MADRID’S Prado Museum will be welcoming Nobel laureate JM Coetzee for a special three-week stay as he becomes the first author to get involved in a new initiative called ‘Writing the Prado’.
83-year-old Coetzee won the Nobel Prize for Literature in 2003 and is a two-time Booker prize winner.
The new Prado programme is a joint venture with the Loewe Foundation which will invite internationally renowned writers to engage literarily with the museum’s collections.
As inaugural Fellow, the South African writer will spend three weeks living in Madrid (from late June to mid-July), making the Prado his centre of activity and also of contemplation.
He will write a story related to his time at the Prado, the first of a story collection that the Museum will dedicate to exploring the potential for creative expression at the crossroads of fiction and the visual arts.
During his stay, the Nobel Laureate will also take part in a public interview at the Prado with his Spanish translator, the philosopher and writer Mariana Dimopulos.

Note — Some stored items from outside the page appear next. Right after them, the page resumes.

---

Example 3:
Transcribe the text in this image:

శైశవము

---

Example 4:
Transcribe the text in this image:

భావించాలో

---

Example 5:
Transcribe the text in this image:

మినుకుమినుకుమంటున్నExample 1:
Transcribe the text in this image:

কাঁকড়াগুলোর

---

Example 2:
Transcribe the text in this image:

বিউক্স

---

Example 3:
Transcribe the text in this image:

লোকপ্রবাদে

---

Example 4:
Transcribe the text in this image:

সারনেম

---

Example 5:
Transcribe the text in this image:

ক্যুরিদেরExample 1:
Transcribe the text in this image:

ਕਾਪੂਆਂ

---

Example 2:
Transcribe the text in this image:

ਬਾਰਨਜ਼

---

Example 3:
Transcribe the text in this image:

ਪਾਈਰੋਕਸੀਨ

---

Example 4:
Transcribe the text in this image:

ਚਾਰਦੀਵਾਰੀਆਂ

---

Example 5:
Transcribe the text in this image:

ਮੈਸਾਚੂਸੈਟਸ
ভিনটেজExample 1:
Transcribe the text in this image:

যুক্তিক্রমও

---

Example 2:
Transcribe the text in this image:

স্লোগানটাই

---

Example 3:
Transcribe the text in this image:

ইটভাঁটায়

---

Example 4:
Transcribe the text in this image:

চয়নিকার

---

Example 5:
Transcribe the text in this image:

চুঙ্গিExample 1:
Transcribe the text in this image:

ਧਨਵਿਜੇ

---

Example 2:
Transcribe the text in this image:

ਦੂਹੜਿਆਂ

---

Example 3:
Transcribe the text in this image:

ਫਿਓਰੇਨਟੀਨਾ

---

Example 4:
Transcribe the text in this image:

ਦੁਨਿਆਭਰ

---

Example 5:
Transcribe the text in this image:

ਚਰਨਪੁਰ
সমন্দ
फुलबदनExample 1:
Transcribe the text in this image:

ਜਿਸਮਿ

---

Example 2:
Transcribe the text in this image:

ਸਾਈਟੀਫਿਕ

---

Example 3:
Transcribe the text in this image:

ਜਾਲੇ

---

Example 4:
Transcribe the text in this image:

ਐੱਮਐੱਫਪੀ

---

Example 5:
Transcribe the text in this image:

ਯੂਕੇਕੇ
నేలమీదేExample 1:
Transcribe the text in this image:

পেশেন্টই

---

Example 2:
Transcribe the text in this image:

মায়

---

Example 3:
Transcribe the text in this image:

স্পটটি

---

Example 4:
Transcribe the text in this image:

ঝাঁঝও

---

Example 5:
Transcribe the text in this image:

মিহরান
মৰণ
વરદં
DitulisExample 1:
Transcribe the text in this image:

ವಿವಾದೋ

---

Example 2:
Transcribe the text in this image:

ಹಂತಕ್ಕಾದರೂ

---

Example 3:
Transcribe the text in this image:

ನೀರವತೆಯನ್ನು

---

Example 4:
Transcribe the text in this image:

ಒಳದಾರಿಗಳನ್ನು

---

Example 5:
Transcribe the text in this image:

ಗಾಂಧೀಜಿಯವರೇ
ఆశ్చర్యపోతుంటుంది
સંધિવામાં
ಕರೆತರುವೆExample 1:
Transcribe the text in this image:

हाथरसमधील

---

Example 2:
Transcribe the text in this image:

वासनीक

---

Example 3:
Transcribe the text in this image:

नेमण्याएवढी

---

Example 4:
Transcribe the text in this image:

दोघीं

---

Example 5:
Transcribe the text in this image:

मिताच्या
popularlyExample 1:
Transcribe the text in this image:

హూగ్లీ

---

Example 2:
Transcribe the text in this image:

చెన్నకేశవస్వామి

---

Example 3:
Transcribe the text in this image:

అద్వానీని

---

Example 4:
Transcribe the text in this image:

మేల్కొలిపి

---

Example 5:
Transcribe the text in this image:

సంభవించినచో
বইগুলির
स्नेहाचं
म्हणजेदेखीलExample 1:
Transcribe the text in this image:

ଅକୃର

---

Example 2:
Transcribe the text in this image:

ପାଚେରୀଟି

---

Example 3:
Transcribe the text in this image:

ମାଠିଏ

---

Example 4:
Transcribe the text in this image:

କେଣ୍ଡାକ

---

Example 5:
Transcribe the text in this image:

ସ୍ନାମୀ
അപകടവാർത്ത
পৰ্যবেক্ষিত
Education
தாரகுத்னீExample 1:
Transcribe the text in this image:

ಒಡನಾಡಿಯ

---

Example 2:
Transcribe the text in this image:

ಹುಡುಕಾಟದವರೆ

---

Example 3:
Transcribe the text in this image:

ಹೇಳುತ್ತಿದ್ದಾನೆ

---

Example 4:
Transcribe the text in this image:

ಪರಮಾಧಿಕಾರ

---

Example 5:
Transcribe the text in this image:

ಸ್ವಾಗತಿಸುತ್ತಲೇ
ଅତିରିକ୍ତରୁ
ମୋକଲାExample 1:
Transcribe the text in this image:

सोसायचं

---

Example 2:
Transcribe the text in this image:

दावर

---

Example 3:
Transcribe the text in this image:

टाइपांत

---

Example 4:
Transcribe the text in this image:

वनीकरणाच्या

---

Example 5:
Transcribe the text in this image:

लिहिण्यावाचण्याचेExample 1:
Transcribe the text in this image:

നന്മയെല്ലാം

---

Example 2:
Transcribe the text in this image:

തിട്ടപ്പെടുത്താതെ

JM Coetzee, born in South Africa in 1940, has published nineteen works of fiction, as well as literary criticism and translations.
He is regarded as one of the most acclaimed and decorated English language authors.
Much of his work questions apartheid which he was brought up under in South Africa and challenges all forms of racism.
He now lives in Adelaide, South Australia, where he is a Professorial Research Fellow at the University of Adelaide.
He’s also had visiting appointments over a long academic career, at US universities such as Harvard, Johns Hopkins, and Stanford.